Turning again to WTI, since the US again became an exporter of crude oils to markets outside North America, that crude price has been between $1/b and $3.50/b below the price of Dated Brent. A Brent price of $55/b therefore translates into a WTI price of $51.50/b or more. At this WTI price level most US shale oil producers can operate economically, not only in the Permian Basin, but throughout the major shale plays in the lower 48 US states and Canada. Barring a major geopolitical upheaval, it is therefore unlikely the price of Brent blend will exceed $55/b soon; hence international oil companies have switched to face a reality of “low oil prices for the future”.

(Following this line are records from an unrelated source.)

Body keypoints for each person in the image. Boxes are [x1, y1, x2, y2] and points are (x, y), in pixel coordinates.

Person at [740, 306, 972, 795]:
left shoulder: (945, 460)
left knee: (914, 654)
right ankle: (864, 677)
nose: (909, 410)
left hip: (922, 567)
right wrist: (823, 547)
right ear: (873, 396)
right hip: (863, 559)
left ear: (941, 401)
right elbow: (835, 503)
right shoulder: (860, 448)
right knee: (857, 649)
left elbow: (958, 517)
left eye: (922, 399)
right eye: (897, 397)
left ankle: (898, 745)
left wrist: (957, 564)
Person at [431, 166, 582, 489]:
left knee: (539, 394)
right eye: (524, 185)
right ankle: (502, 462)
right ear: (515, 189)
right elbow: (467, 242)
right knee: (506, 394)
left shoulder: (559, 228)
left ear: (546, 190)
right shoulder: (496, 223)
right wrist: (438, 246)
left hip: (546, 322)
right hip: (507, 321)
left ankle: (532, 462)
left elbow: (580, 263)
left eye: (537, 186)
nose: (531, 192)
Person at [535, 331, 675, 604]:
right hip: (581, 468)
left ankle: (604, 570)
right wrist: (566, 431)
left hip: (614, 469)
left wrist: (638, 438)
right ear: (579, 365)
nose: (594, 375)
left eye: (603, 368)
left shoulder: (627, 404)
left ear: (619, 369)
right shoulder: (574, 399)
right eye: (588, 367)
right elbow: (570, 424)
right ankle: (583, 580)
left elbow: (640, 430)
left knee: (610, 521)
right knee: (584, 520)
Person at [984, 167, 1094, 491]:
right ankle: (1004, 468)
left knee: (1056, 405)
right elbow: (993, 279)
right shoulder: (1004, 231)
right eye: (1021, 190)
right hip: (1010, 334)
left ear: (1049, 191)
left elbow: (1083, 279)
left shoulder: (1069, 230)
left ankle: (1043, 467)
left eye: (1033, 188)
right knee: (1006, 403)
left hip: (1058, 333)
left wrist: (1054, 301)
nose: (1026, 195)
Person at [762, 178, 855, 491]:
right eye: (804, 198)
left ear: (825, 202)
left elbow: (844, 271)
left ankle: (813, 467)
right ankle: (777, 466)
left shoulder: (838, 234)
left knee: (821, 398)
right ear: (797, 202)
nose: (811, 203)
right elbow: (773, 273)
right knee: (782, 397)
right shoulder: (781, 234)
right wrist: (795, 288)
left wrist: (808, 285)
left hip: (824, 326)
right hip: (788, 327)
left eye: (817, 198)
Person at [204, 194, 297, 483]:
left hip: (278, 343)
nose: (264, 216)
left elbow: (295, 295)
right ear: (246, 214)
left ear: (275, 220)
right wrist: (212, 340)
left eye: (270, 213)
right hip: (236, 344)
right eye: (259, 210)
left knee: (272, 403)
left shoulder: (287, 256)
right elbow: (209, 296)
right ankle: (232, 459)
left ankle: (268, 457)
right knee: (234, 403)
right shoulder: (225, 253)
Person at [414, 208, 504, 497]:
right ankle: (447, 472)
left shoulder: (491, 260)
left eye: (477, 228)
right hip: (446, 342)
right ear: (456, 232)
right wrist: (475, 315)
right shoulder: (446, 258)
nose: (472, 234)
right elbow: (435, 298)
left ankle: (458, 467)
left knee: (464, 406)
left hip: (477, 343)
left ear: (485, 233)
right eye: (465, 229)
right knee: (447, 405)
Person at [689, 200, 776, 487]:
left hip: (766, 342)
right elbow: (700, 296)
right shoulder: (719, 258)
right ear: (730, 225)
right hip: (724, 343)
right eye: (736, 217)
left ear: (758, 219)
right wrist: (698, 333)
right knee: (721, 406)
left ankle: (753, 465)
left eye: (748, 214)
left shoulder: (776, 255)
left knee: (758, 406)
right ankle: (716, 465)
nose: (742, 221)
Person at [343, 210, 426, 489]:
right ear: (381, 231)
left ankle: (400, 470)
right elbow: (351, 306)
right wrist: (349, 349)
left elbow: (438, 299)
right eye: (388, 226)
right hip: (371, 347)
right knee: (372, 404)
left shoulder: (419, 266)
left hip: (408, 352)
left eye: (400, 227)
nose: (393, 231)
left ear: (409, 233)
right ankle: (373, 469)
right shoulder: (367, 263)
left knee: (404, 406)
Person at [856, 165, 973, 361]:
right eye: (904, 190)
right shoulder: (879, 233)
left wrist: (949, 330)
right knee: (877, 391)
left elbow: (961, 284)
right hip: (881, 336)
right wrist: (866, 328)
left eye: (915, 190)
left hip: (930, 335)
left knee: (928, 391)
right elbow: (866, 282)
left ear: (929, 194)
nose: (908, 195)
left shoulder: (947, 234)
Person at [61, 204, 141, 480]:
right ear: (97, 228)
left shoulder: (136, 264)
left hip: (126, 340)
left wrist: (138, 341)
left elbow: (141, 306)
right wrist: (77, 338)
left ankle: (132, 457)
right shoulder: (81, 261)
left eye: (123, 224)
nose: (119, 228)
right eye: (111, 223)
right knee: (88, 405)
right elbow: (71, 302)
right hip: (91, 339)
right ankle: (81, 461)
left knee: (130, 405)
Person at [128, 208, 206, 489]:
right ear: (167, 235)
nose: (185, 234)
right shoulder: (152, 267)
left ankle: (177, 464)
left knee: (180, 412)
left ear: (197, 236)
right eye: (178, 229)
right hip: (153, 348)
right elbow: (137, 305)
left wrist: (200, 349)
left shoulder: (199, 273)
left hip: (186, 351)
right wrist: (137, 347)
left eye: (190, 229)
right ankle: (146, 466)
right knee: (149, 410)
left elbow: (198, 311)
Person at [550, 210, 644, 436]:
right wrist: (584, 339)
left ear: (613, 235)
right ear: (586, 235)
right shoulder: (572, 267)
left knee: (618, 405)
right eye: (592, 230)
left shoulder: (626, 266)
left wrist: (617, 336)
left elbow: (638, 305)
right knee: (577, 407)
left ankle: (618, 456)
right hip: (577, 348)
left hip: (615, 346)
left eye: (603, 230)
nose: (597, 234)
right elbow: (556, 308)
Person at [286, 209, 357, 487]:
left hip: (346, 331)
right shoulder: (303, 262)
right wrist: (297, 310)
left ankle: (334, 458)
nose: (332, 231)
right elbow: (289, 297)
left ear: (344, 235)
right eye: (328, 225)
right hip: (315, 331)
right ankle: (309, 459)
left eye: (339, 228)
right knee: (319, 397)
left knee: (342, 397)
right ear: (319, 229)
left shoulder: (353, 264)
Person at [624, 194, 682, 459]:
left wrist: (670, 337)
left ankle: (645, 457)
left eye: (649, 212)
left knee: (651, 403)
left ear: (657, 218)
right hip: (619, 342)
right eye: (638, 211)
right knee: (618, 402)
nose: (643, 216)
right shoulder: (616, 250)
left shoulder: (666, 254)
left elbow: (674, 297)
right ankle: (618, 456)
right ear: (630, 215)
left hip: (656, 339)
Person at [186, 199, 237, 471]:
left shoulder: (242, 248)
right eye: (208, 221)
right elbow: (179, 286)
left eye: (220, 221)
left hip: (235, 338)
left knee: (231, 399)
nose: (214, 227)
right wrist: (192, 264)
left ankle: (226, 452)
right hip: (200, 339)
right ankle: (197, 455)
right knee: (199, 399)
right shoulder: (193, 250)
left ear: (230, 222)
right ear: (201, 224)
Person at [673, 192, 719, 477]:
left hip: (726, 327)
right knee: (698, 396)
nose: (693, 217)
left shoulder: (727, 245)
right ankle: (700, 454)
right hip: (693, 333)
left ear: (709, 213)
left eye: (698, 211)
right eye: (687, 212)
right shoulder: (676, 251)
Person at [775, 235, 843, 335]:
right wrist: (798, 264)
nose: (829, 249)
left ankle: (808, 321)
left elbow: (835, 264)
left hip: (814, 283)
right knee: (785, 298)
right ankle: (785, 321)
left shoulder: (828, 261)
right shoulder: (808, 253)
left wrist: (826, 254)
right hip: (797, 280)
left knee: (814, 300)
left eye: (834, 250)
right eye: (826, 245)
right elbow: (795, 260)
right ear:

Although Opec will now monitor members’ oil export levels as well as production, not all countries have followed the guidance: big questions under a “low oil prices for the future” scenario persist. These include the role that Opec can play in a long-term low oil price environment, if any; and how will the organisation’s oil income-dependent members be able to adjust to such a plausible development?
Answers to the above questions could prove troublesome for LNG liquefaction project promotors and their financers. A “low oil prices for the future” crude oil price environment will probably stop a number of planned LNG liquefaction projects and therefore bring forward the time when the LNG market again has a better balance between supply and demand.
Morten Frisch is the senior partner of Morten Frisch Consulting (www.mfcgas.com).
Morten Frisch has analysed North American shale gas; shale/tight oil developments and their impact on LNG markets for over 15 years, following the 1998 breakthrough of the oil and gas company Mitchell Energy in commercial shale gas production in the Barnett field in Texas, after 18 years of pioneering work by the legendary Texas petroleum engineer and oilman George Mitchell.
All views expressed in this article are the author’s own.